*** Opening of SUPPLIED INFORMATION ***

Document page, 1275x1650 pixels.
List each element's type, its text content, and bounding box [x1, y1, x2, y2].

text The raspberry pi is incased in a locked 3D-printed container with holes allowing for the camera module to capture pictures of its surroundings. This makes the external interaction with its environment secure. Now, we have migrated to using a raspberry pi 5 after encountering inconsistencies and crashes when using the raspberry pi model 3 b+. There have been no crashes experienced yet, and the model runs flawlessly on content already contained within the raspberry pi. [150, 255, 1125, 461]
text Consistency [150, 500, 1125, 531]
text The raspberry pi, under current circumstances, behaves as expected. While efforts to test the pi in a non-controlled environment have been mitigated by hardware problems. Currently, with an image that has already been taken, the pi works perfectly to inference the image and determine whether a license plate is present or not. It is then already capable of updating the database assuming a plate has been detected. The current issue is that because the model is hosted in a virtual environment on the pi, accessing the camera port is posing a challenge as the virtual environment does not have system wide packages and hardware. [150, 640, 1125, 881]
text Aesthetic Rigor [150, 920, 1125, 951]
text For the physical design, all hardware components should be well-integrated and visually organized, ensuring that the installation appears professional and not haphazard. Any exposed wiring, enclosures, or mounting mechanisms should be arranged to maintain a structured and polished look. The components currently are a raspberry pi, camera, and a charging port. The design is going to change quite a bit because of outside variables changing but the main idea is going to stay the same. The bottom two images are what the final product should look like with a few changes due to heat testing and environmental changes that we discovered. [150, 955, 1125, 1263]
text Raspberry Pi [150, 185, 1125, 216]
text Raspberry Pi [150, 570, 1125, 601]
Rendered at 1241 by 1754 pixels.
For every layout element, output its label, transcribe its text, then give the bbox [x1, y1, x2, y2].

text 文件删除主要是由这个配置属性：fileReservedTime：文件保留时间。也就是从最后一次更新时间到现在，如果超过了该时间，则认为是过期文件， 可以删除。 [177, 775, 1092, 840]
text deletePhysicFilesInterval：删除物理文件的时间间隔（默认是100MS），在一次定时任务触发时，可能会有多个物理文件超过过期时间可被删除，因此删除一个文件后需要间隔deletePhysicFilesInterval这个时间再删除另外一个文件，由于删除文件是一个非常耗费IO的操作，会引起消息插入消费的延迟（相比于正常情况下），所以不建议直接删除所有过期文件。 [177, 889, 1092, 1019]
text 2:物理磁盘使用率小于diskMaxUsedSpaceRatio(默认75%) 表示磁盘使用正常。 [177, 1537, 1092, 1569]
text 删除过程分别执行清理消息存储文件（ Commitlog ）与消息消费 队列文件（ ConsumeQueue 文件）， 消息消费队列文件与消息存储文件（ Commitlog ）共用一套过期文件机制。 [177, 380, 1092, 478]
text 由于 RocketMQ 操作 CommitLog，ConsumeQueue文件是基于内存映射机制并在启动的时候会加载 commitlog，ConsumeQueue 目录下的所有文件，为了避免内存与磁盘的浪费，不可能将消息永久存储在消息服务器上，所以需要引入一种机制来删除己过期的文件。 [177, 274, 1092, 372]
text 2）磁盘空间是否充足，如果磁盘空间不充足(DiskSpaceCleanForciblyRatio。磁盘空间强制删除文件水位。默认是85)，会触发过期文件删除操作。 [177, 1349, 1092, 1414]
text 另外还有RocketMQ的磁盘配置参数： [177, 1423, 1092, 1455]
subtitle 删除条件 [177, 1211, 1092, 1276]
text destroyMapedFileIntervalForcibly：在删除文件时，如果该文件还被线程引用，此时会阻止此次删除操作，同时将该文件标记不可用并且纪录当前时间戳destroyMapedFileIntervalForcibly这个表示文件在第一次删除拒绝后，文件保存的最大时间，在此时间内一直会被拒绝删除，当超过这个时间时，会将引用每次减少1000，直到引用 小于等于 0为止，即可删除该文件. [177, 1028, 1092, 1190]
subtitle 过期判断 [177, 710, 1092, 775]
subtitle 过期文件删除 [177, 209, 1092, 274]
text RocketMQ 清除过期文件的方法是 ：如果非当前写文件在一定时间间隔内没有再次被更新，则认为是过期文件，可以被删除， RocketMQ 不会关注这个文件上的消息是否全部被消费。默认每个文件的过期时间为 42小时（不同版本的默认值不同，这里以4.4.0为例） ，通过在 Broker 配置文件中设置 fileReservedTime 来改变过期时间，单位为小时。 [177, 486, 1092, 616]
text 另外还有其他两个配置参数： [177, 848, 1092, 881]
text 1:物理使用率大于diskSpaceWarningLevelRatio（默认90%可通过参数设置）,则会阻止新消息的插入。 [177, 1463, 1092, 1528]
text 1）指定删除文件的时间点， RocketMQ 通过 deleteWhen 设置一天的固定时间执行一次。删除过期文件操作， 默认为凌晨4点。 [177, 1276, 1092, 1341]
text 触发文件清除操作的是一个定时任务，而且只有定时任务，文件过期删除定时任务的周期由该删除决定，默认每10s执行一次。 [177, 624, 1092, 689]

*** Close of SUPPLIED INFORMATION ***

→ WHAT NEEDS TO BE DONE
Word for word, restate the data above from its first line down to and including the line with "Rendered at 1241 by 1754 pixels.".

→ RESPONSE AREA
Document page, 1275x1650 pixels.
List each element's type, its text content, and bounding box [x1, y1, x2, y2].

text The raspberry pi is incased in a locked 3D-printed container with holes allowing for the camera module to capture pictures of its surroundings. This makes the external interaction with its environment secure. Now, we have migrated to using a raspberry pi 5 after encountering inconsistencies and crashes when using the raspberry pi model 3 b+. There have been no crashes experienced yet, and the model runs flawlessly on content already contained within the raspberry pi. [150, 255, 1125, 461]
text Consistency [150, 500, 1125, 531]
text The raspberry pi, under current circumstances, behaves as expected. While efforts to test the pi in a non-controlled environment have been mitigated by hardware problems. Currently, with an image that has already been taken, the pi works perfectly to inference the image and determine whether a license plate is present or not. It is then already capable of updating the database assuming a plate has been detected. The current issue is that because the model is hosted in a virtual environment on the pi, accessing the camera port is posing a challenge as the virtual environment does not have system wide packages and hardware. [150, 640, 1125, 881]
text Aesthetic Rigor [150, 920, 1125, 951]
text For the physical design, all hardware components should be well-integrated and visually organized, ensuring that the installation appears professional and not haphazard. Any exposed wiring, enclosures, or mounting mechanisms should be arranged to maintain a structured and polished look. The components currently are a raspberry pi, camera, and a charging port. The design is going to change quite a bit because of outside variables changing but the main idea is going to stay the same. The bottom two images are what the final product should look like with a few changes due to heat testing and environmental changes that we discovered. [150, 955, 1125, 1263]
text Raspberry Pi [150, 185, 1125, 216]
text Raspberry Pi [150, 570, 1125, 601]
Rendered at 1241 by 1754 pixels.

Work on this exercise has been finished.